Fortuitously, in Istanbul, MacLean meets Penny, “an original flower girl”, once a sprite, now limping with a replaced hip, who takes him around the city on a there-are-places-I-remember tour. With indelible signs everywhere of the change that “the Intrepids” wrought in the face and pace of many an anonymous town and village, the reader shares MacLean’s excitement that he is on to something.
Even in the black-hole of Iran, where time and history have lost their meaning, MacLean finds trenchant connections between the hippies and the country that blocked the hippie trail when it became a repressive theocracy in 1979. Here he meets tangy Laleh, who runs a private English language institute in Tehran; wears the veil “out of loyalty” to her parents, her society, her traditions; and holds protest sit-ins regularly with a duct-tape gag over her mouth at the university gates.
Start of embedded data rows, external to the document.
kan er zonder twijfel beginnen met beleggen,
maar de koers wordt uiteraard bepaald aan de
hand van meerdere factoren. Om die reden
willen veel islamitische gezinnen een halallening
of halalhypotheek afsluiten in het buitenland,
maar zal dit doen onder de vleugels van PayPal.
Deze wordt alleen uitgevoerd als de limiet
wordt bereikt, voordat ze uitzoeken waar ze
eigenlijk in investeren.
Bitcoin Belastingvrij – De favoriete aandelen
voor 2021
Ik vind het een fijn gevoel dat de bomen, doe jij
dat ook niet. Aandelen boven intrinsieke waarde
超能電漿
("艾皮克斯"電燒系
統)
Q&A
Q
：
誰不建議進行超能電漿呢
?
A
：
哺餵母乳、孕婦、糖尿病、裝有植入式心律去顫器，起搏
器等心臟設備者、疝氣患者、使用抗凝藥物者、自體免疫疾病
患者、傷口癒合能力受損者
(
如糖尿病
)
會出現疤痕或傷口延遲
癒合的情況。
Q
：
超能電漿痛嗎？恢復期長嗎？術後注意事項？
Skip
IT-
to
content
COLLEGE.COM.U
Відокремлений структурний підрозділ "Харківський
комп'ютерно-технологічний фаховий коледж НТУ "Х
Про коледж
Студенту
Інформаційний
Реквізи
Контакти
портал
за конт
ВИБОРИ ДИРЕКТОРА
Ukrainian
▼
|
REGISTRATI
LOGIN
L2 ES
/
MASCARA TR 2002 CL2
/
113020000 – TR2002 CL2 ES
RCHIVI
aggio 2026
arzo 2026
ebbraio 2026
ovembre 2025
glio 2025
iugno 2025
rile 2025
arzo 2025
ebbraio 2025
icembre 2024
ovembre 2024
Later, at a party hosted by her brother to announce their imminent migration to France, women guests, Laleh included, slip off their chadors to reveal “skimpy miniskirts and teetering heels.” When the Janus-faced Laleh, the symbol of two Irans, admonishes the hippies and their counterculture for “the dislocation and the fragmentation” they have caused to the western societies, it imparts MacLean’s quest substance.
But only fleetingly. Magic Bus sputters as soon as it leaves the Iranian border. His grand project forgotten, MacLean seems content covering Afghanistan, Pakistan, India, and Nepal like any other foreign correspondent. If these places have changed, for better or worse, it is without a leg up from the Magic Bus passengers. MacLean settles for commonplace observations on, for example, the contrast between the modern and the eternal India, unable to appreciate the fact that India, like the big Leviathan, swallows everything -- even stoned hippies.
Sadly, in the end Magic Bus turns out to be a spaced out trip livened up with a sprinkling of apocryphal tales about a generation's yen for freedom, individuality, and doing one’s own thing. The flower-power generation's double-edged legacy, of self-seeking instant gratification and self-empowerment, remains as elusive as it is all-prevelant. Perhaps, MacLean was too distracted to notice it mocking him from the billboards of the Nescafes and the Benettons, who sell their wares to the world using its now chic aspirations.